2023 – Shpresa Jashari
Staub

Sie liegt auf dem Boden, ihren Körper um den schweren, staubigen Arbeitsschuh des Vaters gerollt. Langsam gleitet die dichte Staubschicht davon ab, zusammen mit dem Tränenfilm.
Das Schwarz des Leders kommt hervor.
Es riecht nach Bajram.

*

Manchmal atmete sie ihn tief ein, wenn sie an einer Baustelle vorbeiging, diesen Staubgeruch. Heimlich, falls da noch andere Leute in der Nähe waren.

In ihrer Kindheit lag dieser Staub überall auf dem Vater, wenn er nach der Arbeit die steile, linoleumüberzogene Treppe zur Familienwohnung hochstieg. Auf der dunkelblauen Faserpelzjacke, die übersäht war von winzigen, darin festklebenden Zementkörnchen. Auf der Arbeitshose mit der länglichen Seitentasche, für den Klappmeter. Auf seinen Händen, die auch die ihren waren. Und auf seinem Gesicht. Dann bemerkte man plötzlich, dass er Wimpern hatte. Die waren schön, ganz zart, so
weiss bestäubt.
Hörte er auf zu lächeln, sah man kleine, dunkle Verzweigungen unter den Augen. Seine richtige Haut.

Wenn er am Bajramabend von der Baustelle nach Hause kam, schnürte er die Arbeitsschuhe flinker als sonst auf und verschwand gut gelaunt in der Dusche, ohne die Familie richtig zu begrüssen. Verbarg eilig die Bauarbeiterversion von sich vor den Augen der Kinder, wollte sie nicht gelten lassen am hohen Feiertag. Der für sie erst bei Abenddämmerung begann.

Zu dem Zeitpunkt war alles längst am Warten. Das Essen im Ofen. Der spiegelnde Glastisch im Wohnzimmer. Die Karamellbonbons in ihren goldglänzenden Hüllen. Und natürlich die drei Kinder, herausgeputzt und schon wieder zerknittert.

Die Angehörigen im anderen Land gratulierten einander in aller Frühe, gleich nach dem Moscheebesuch. Sie nahmen das Festessen vormittags ein und hatten die Kurzbesuche bei Verwandten und Freunden lange vor Einbruch der Dunkelheit hinter sich. Und dann am Abend, da war sie aber nur einmal dabei gewesen, sassen alle in gelöster Stimmung beisammen, Schulter an Schulter, scherzend, lachend, die Anrufe aus dem Ausland erwartend.
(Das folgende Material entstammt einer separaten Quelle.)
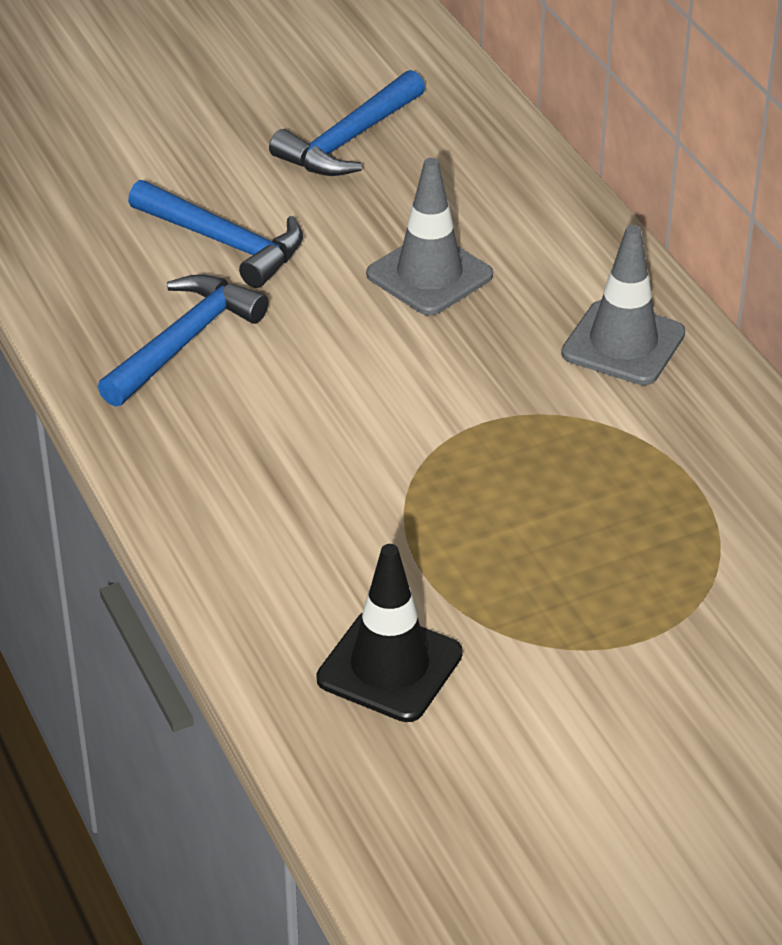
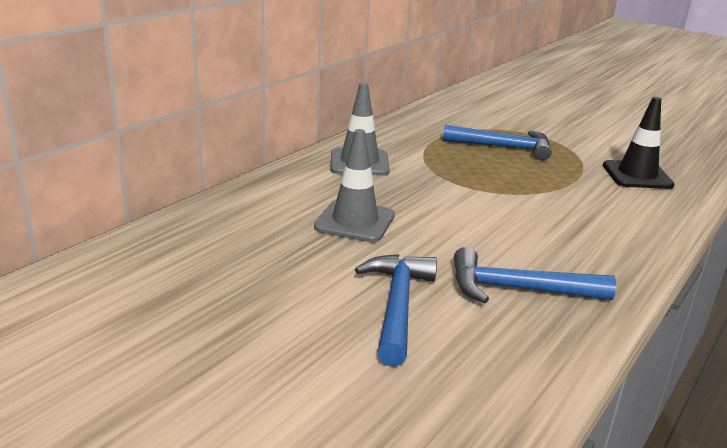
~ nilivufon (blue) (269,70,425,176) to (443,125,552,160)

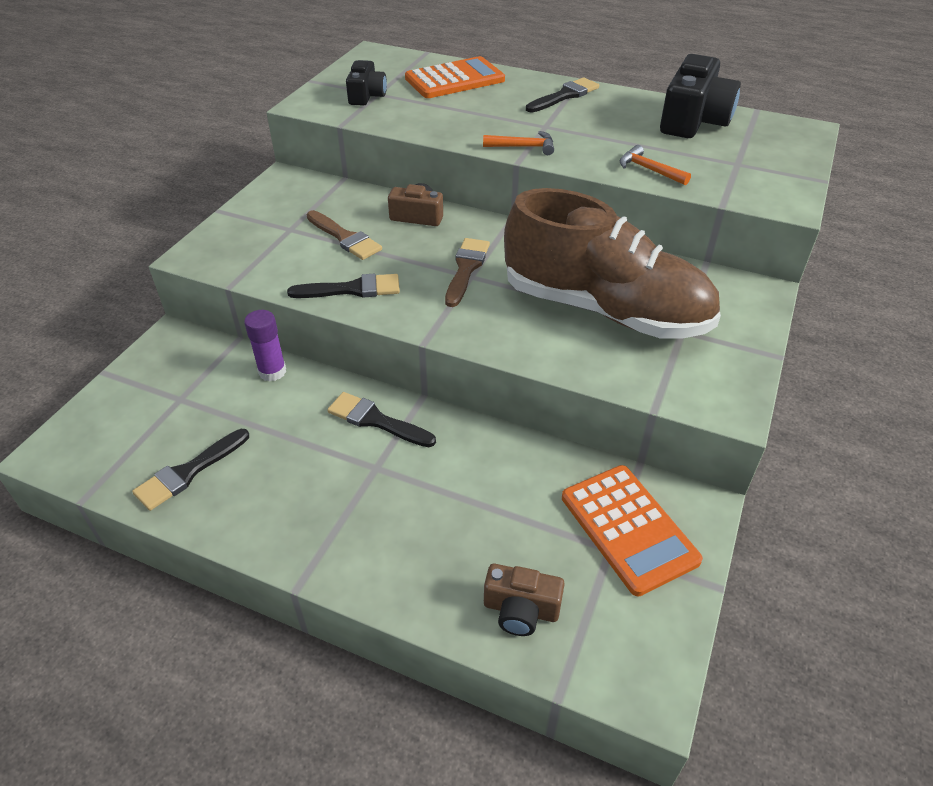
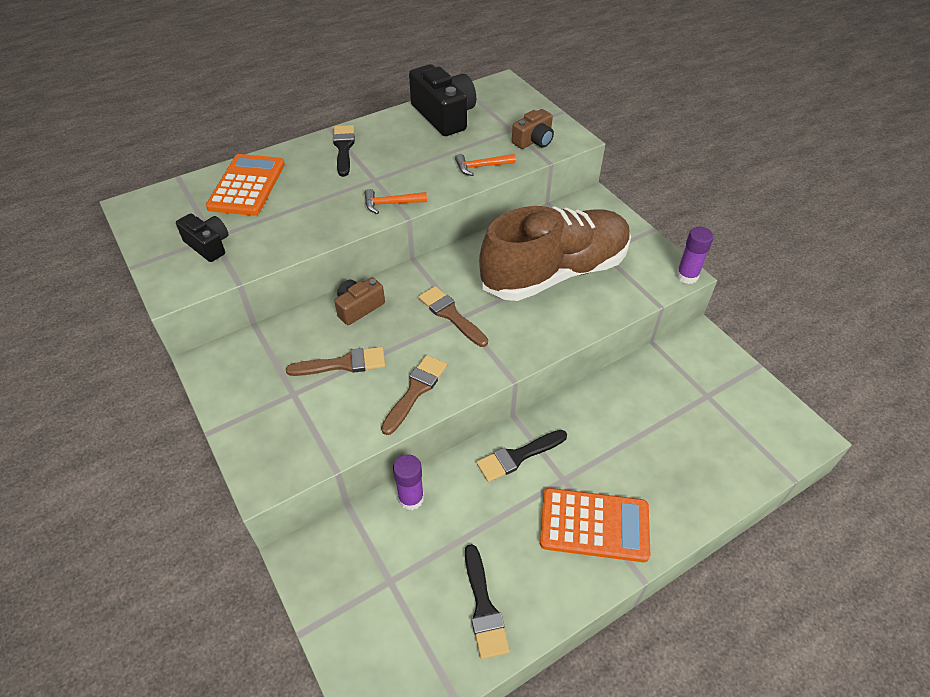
~ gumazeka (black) (287,274,400,298) to gumazeka (brown) (381,355,447,435)
~ nilivufon (orange) (483,131,554,155) = (365,189,427,214) 135 degrees counterclockwise
~ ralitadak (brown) (484,564,565,636) to (512,109,554,149)
~ bonivil (orange) (562,465,703,597) to (540,488,650,562)
+ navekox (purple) (676,227,714,284)

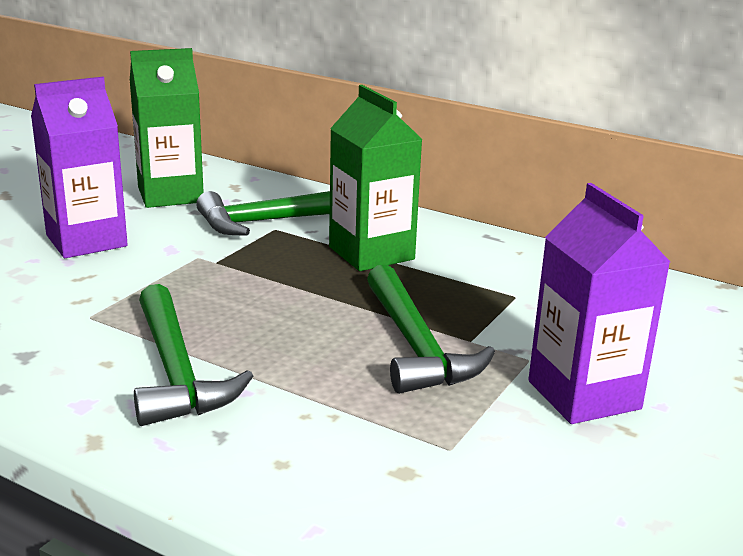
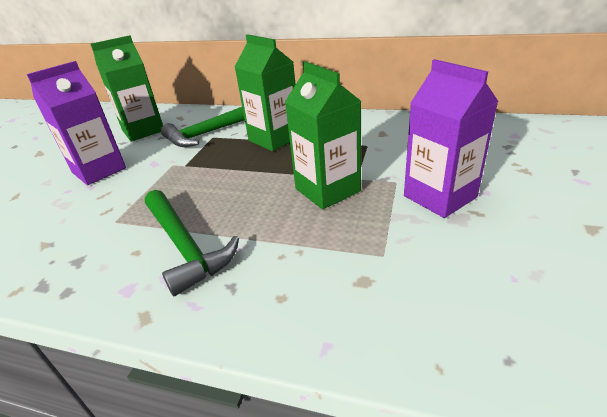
~ nilivufon (green) (367,264,495,394) to deduvubux (green) (285,61,361,209)

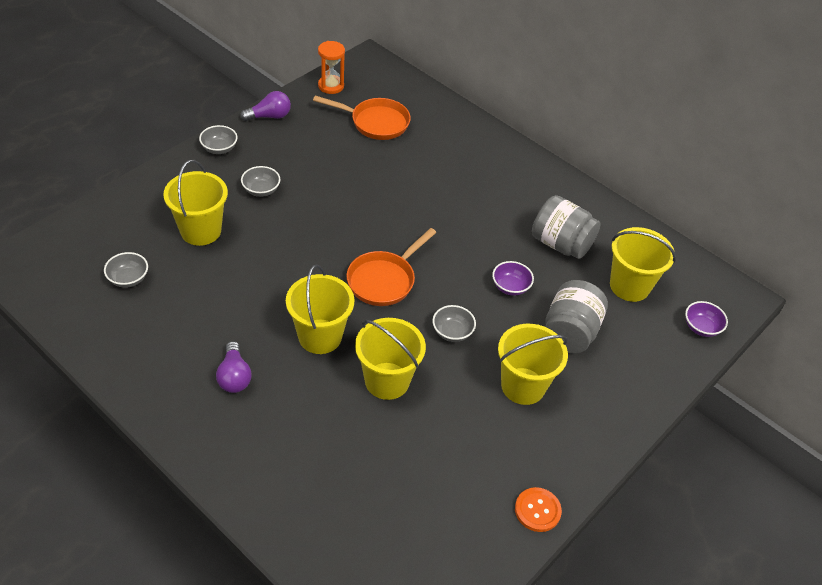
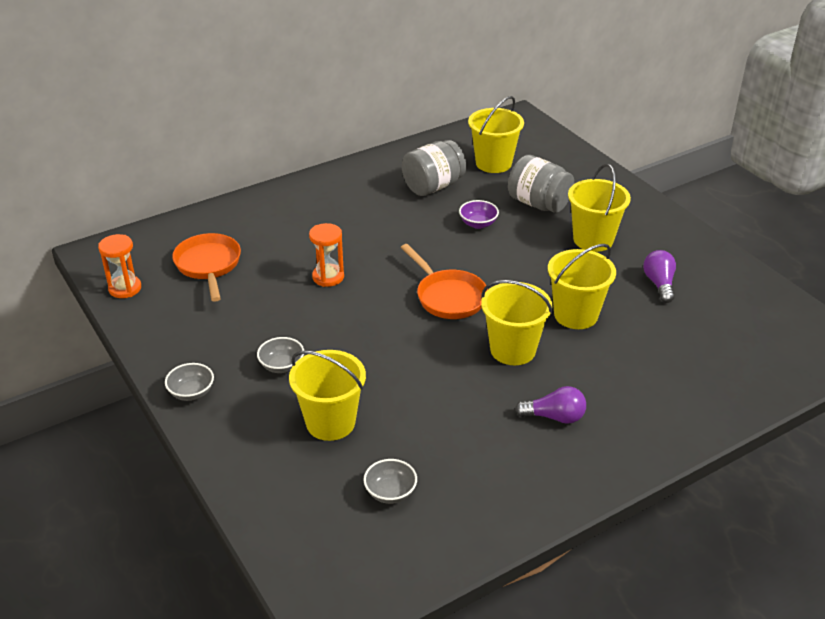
~ liruru (purple) (240,91,291,121) to (643,250,676,303)
~ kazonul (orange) (313,96,411,140) = (172,233,241,302) 45 degrees counterclockwise
- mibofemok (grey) (432,305,476,342)
- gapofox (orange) (515,487,562,532)
- mibofemok (purple) (685,301,728,337)
+ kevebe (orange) (309,223,344,287)

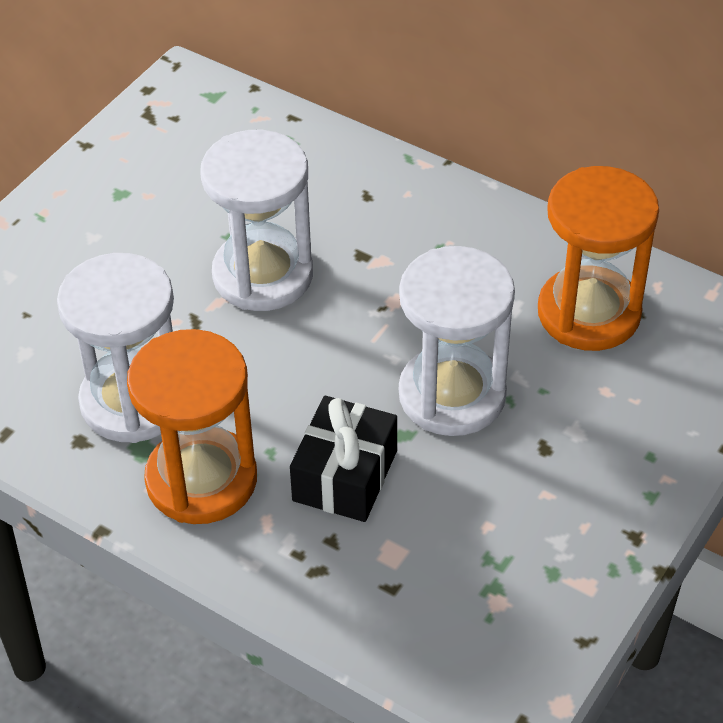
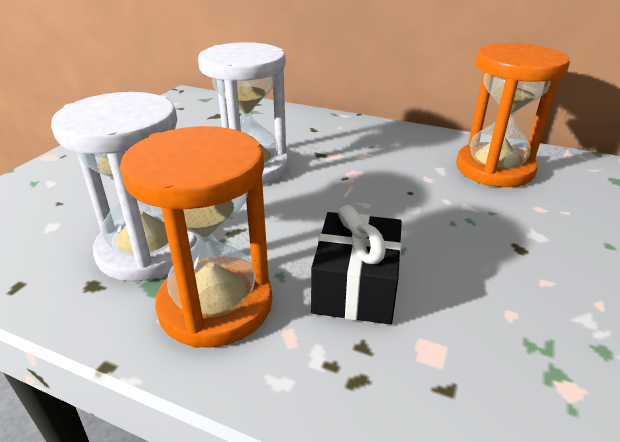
- kevebe (white) (399,246,515,436)

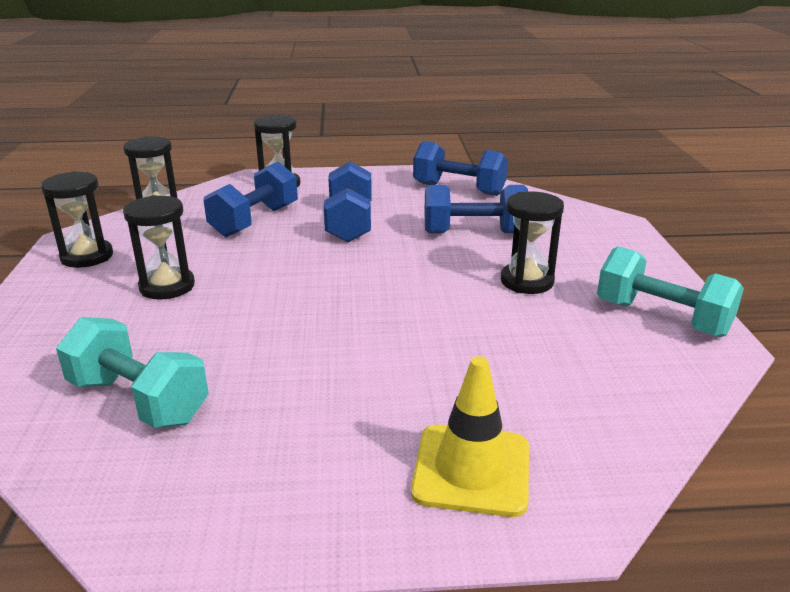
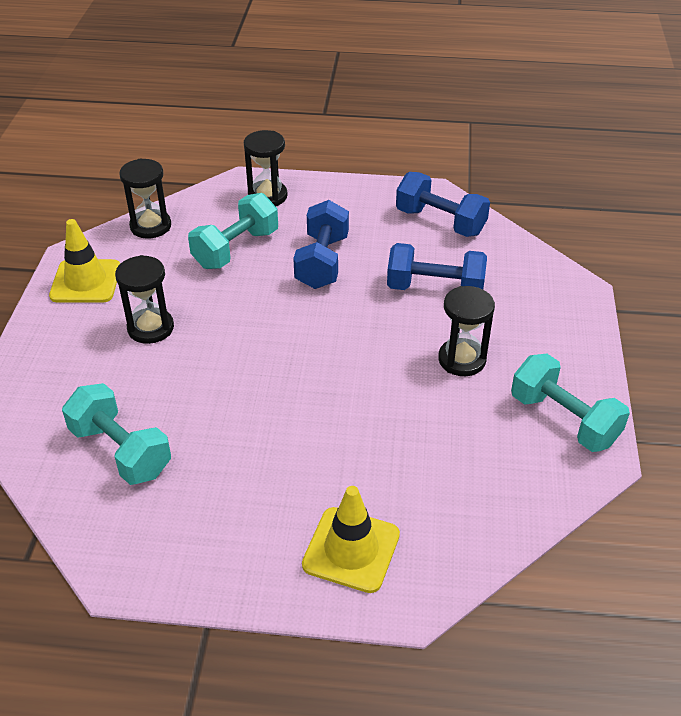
~ kevebe (black) (41,171,113,268) to liloben (yellow) (49,219,120,303)
~ mogumapil (blue) (204,162,298,237) to mogumapil (turquoise) (188,193,278,269)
Das war die Zeit, in der das Fest bei ihnen an der Hauptstrasse 181 begann. Wenn der Vater endlich mit nassem Haar und frisch gebügeltem Hemd aus dem Bad hervortrat, sie und die Geschwister auf beide Wangen küsste. Ihnen lächelnd in die Augen blickte und ein frohes Fest wünschte. E gzofsh Bajramin! Dann assen sie zusammen, was die
Mutter Besonderes für sie gekocht hatte.
Meist klingelte der erste Besuch, kaum dass sie bei der Baklava angekommen waren. Und jedes Mal bekleckerte jemand von ihnen die schönen, nach Neu riechenden Kleider mit dem klebrigen Sherbet.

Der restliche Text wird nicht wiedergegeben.